The night's highlight wasn't from Texas, Florida or Georgia — it was several guests from the Bay Area demonstrating the popular, energetic West Coast style known as hyphy. Mistah F.A.B., Beeda Weeda, Keak the Sneak and some young unknowns came out and actually rapped, unlike the many Southeastern performers who seemed content to lip-synch several hooks strung together in medley form.

Also actually rapping was Lil Wayne, who closed the show four long hours after it began. Wayne ran through his current hits and talked to the crowd — by then less than three-fourths its original size — and ended his set by announcing that he had changed his name to "hip-hop" and throwing his microphone to the floor.

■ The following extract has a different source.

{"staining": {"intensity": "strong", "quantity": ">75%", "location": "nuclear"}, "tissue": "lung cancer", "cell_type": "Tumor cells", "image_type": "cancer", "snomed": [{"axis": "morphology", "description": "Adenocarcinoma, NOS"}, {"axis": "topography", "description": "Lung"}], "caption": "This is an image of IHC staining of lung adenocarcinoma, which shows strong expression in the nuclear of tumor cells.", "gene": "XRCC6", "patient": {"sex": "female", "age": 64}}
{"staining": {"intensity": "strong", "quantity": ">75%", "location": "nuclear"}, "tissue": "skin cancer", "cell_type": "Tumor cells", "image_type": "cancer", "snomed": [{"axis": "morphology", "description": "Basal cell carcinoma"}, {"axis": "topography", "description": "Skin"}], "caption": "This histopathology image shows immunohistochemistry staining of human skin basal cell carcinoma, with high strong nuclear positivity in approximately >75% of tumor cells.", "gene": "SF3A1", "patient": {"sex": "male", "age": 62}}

But he's got a right to. In an industry where many artists and labels put more energy into making posters and wrapping their vans than making music that will last longer than a commercial break, Wayne is a breath of fresh air, a young man who's seen it all and isn't afraid to speak on it. As for many of the others on the awards bill, they need to take Pimp C's advice and "get they fangaz out they booty holes." (Google it: he wasn't lying.)

How can hip-hop artists sell records again? By taking a cue from their predecessors and actually rapping, not lip-­synching, and representing some aspect of the streets besides selling cocaine and club-hopping. And, maybe, putting all that money earmarked for marketing into making great music instead.

Other than that, I don't know. There certainly weren't any answers in Miami.